2. Children and Parenting

You might wonder how a couple about to be married could avoid discussing this issue, yet discussion is often replaced by assumption only to find a couple struggling with major differences in views a few years into the marriage. Couples should discuss the number of children they envision having and what specific circumstances should exist before starting a family. How might financial stability and career choices impact family expansion? If health issues prevent pregnancy, would adoption be a viable alternative?

Parenting styles are often based on a person’s own upbringing, and spouses may bring completely different experiences to the marriage. As such, exploring a few basic topics about child raising makes sense. After a child arrives, will one person become a full time stay-at home parent? Will use of daycare while both parents work be acceptable? Will discipline be enforced as a team or, primarily, by one parent?
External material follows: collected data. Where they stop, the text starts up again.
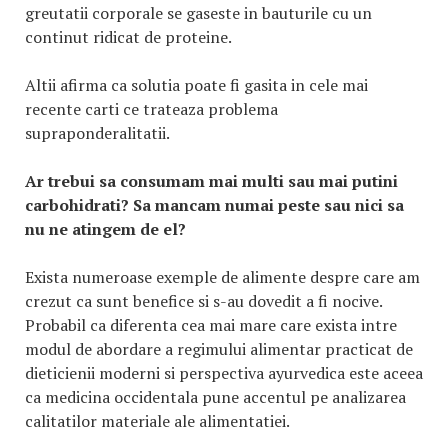
greutatii corporale se gaseste in bauturile cu un
continut ridicat de proteine.
Altii afirma ca solutia poate fi gasita in cele mai
recente carti ce trateaza problema
supraponderalitatii.
Ar trebui sa consumam mai multi sau mai putini
carbohidrati? Sa mancam numai peste sau nici sa
nu ne atingem de el?
Exista numeroase exemple de alimente despre care am
crezut ca sunt benefice si s-au dovedit a fi nocive.
Probabil ca diferenta cea mai mare care exista intre
modul de abordare a regimului alimentar practicat de
dieticienii moderni si perspectiva ayurvedica este aceea
ca medicina occidentala pune accentul pe analizarea
calitatilor materiale ale alimentatiei.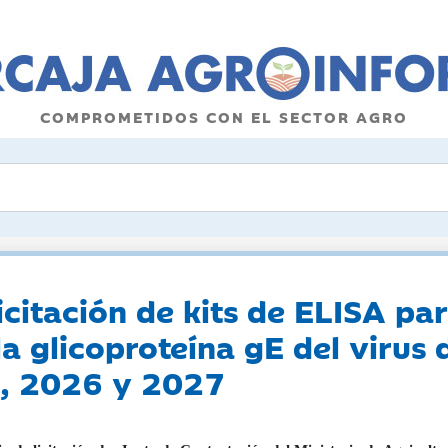
COMPROMETIDOS CON EL SECTOR AGRO
citación de kits de ELISA par
la glicoproteína gE del virus
5, 2026 y 2027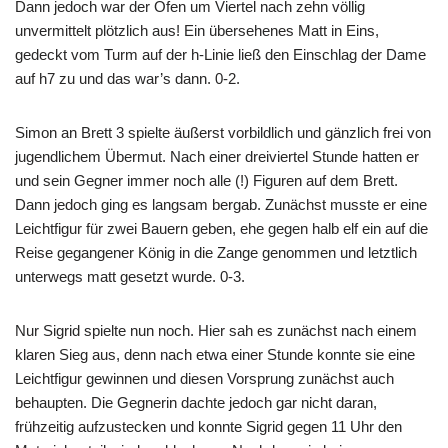
Dann jedoch war der Ofen um Viertel nach zehn völlig
unvermittelt plötzlich aus! Ein übersehenes Matt in Eins,
gedeckt vom Turm auf der h-Linie ließ den Einschlag der Dame
auf h7 zu und das war’s dann. 0-2.
Simon an Brett 3 spielte äußerst vorbildlich und gänzlich frei von
jugendlichem Übermut. Nach einer dreiviertel Stunde hatten er
und sein Gegner immer noch alle (!) Figuren auf dem Brett.
Dann jedoch ging es langsam bergab. Zunächst musste er eine
Leichtfigur für zwei Bauern geben, ehe gegen halb elf ein auf die
Reise gegangener König in die Zange genommen und letztlich
unterwegs matt gesetzt wurde. 0-3.
Nur Sigrid spielte nun noch. Hier sah es zunächst nach einem
klaren Sieg aus, denn nach etwa einer Stunde konnte sie eine
Leichtfigur gewinnen und diesen Vorsprung zunächst auch
behaupten. Die Gegnerin dachte jedoch gar nicht daran,
frühzeitig aufzustecken und konnte Sigrid gegen 11 Uhr den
Also Check Out: 3 keys to unlocking a successful relationship

3. Sex

Our views of sex and sexuality are shaped long before we commit to marriage. It’s crucial to get comfortable with this topic of conversation, because it’s one that you’ll carry on for the rest of your married life. What are your views of sexuality?, and how have they been shaped? What is your past sexual history and how might that impact your relationship? What expectations do you have and are you on the same page? Understanding your sexual views and knowing your partners own is a valuable part of preparing for intimacy.

4. The In-Laws

 Each party to a marriage typically becomes part of a newly expanded family. This creates plenty of new relationships to navigate and potential new obligations. Couples should discuss how much interaction with their own family members they anticipate after the marriage.

Will in-laws expect attendance at certain holidays and occasions? Will you expect your spouse to take part in your family’s traditions or will you start new traditions to celebrate events? Will vacations be shared with a spouse’s family? Consider what obligations may arise to help provide care for aging parents.

5. Future Residential Plans

 Career choices can lead to frequent changes of locale. Particularly when you and your partner were raised in different geographic regions, it would be prudent to discuss where you see yourselves living once the choice is entirely yours.

Don’t simply presume that because you spent your youth on the west coast that a spouse raised in the north will naturally be agreeable to settle down thousands of miles from family. Remaining flexible on location is great. Just be sure you’re both on the same page.

Conclusion

it’s better to have those discussion now before it’s too late because those small and little things matters a whole lot and they will definitely save your marriage.